Earlier this year, we took a closer look at why every company should have a vulnerability disclosure program.
As veterans with combined 40+ years in the cybersecurity space, Bugcrowd founder and CTO Casey Ellis and CSO David Baker each gave unique perspectives on the challenges of being a CISO today, how crowdsourced security can strengthen your security posture, and how vulnerability disclosure programs fit into a cohesive security program.
What every CISO is facing
Figure 1: Problems every CISO is facing
Cybersecurity has never been simple or easy. But as attacks continue to evolve, attackers become more inventive, and the cyber skills gap widens, how do we help CISOs address all the challenges they face, while considering operational and budgetary restraints?
As a CISO, you’re forced to balance proactive security investments with the resources and processes needed to also react quickly when needed. As a security professional, you’ll need to learn how to operate within the context of both, and that includes learning how to work with outsourced teams, such as is the case with crowdsourced security solutions.
Gartner predicts worldwide InfoSec spending to exceed $124 billion this year alone, and $170.4 billion by 2022. Organizations are starting to recognize that malware is a publicly available commodity that makes it easy for anyone to become adversarially motivated. On the other end, more and more companies are offering brittle security solutions that do little to defend against attacks.
Enter crowdsourced security and VDPs
With motivated attackers and the proliferation of data breaches, CISOs today need to meet scale with scale — a crowd to match the world of bad actors. Crowdsourced security offers a clear solution, harnessing a global community of whitehat hackers to find and eliminate vulnerabilities through public or privately managed programs.
With the large supply of whitehat hackers underutilized, Bugcrowd exists to connect the collective creativity of the Crowd to scale security for CISOs and their organizations. One of the easiest ways to do so is through a vulnerability disclosure program, which offers a secure channel for researchers to report security issues and vulnerabilities, and typically includes a framework for intake, triage, and workflows for remediation. Think of it like a “neighborhood watch” for your internet assets.
Major companies like Walmart, Office Depot, and Motorola Mobility actively use vulnerability disclosure programs to provide a submission channel to the wider researcher community.
Why do organizations adopt VDP?
Although every vulnerability disclosure program is different, and should be tailored to the specific threat profile of your enterprise, there are three main drivers to the VDP adoption wave.
Figure 2: Pressures to adopt VDP
Standardization is being applied to VDPs by major legislative bodies, with definitions published by the U.S. Department of Justice (DoJ) and in ISO 29147. In Europe, VDPs are being used to comply with GDPR.
The Center for European Policy Studies also recently stated that VDPs may reduce the risk of incurring fines arising from possible personal data breaches.

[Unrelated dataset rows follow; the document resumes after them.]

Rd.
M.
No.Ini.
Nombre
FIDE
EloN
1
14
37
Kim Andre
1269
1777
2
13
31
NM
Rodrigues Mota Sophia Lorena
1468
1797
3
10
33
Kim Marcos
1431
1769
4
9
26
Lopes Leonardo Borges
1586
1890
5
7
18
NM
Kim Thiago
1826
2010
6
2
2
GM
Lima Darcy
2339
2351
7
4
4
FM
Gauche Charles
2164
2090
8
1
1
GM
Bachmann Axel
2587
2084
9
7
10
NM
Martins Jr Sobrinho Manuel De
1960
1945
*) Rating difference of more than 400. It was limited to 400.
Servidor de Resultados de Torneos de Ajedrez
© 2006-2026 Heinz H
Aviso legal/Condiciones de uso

This might suggest that, in the case of a GDPR-related breach, the absence of a VDP could be seen as worthy of penalization.

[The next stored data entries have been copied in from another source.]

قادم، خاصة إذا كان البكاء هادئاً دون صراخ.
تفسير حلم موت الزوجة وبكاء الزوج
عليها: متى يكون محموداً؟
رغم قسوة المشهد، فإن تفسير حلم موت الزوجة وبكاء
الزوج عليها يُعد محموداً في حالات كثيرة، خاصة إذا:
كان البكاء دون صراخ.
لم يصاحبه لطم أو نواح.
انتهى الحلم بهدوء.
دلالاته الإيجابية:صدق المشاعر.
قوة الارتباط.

Protecting your brand and listening to your customers
A vulnerability disclosure program is an essential tool in a layered cybersecurity approach. By opening this channel to an army of whitehats, organizations not only demonstrate their commitment to protecting their digital assets and customers, but also respond and remediate known risks faster.
Not only does a VDP open a communication channel to external researchers, but also to current customers using your product to participate in the feedback loop. While CSO at Okta, Baker realized having a vulnerability disclosure program was an important part of rounding out his security program to intake vulnerabilities not only from researchers, but also from customers using the product. This was essential in strengthening Okta’s security posture.

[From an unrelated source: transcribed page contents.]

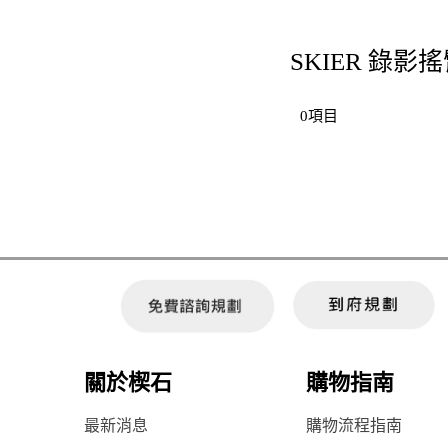
SKIER 錄影搖
0項目
關於楔石
購物指南
最新消息
購物流程指南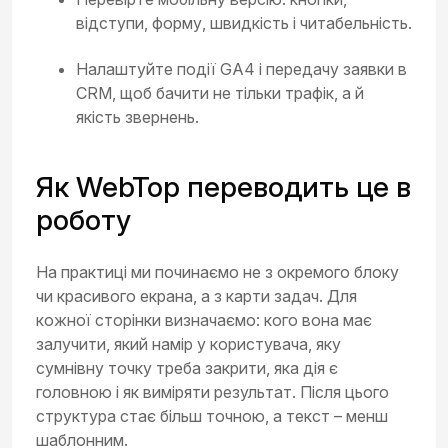
відступи, форму, швидкість і читабельність.
Налаштуйте події GA4 і передачу заявки в
CRM, щоб бачити не тільки трафік, а й
якість звернень.
Як WebTop переводить це в
роботу
На практиці ми починаємо не з окремого блоку
чи красивого екрана, а з карти задач. Для
кожної сторінки визначаємо: кого вона має
залучити, який намір у користувача, яку
сумнівну точку треба закрити, яка дія є
головною і як виміряти результат. Після цього
структура стає більш точною, а текст – менш
шаблонним.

Formalized security feedback
Security is an inherently messy process — it’s about preparing for events that aren’t supposed to happen in the first place. With sometimes conflicting goals, such as getting products to market quickly, you can’t expect perfection from your engineers and security team. However, you can minimize your risk by scaling your ability to protect your broader organization with a vulnerability disclosure program.
Having a vulnerability disclosure program in place also provides a better solution to the often latently managed @security mailers or “contact us” forms. Embedded security forms like those provided by Bugcrowd ensure you’ll get the information you need to action every vulnerability quickly, without excessive back and forth. And with a fully managed service, you can be confident that the right teams will get that information without delay.
Vulnerability disclosure programs with Bugcrowd
Bugcrowd’s fully-managed vulnerability disclosure programs provide a framework to securely accept, triage, and rapidly remediate vulnerabilities submitted from the global security community, all from our all-in-one SaaS platform, Crowdcontrol.
Figure 3: VDP with Bugcrowd
Crowdcontrol, combined with our in-house team of security experts, facilitates hundreds of managed vulnerability disclosure programs, escalating high-priority issues within hours and averaging triage completion within one business day. All the vulnerabilities coming through the researcher crowd are first vetted by Bugcrowd, according to objective rating standards like our own Vulnerability Rating Taxonomy (VRT).
Bugcrowd removes virtually all overhead for your security team so they can focus on reducing risk by remediating the vulnerabilities identified — making your security team happy and efficient.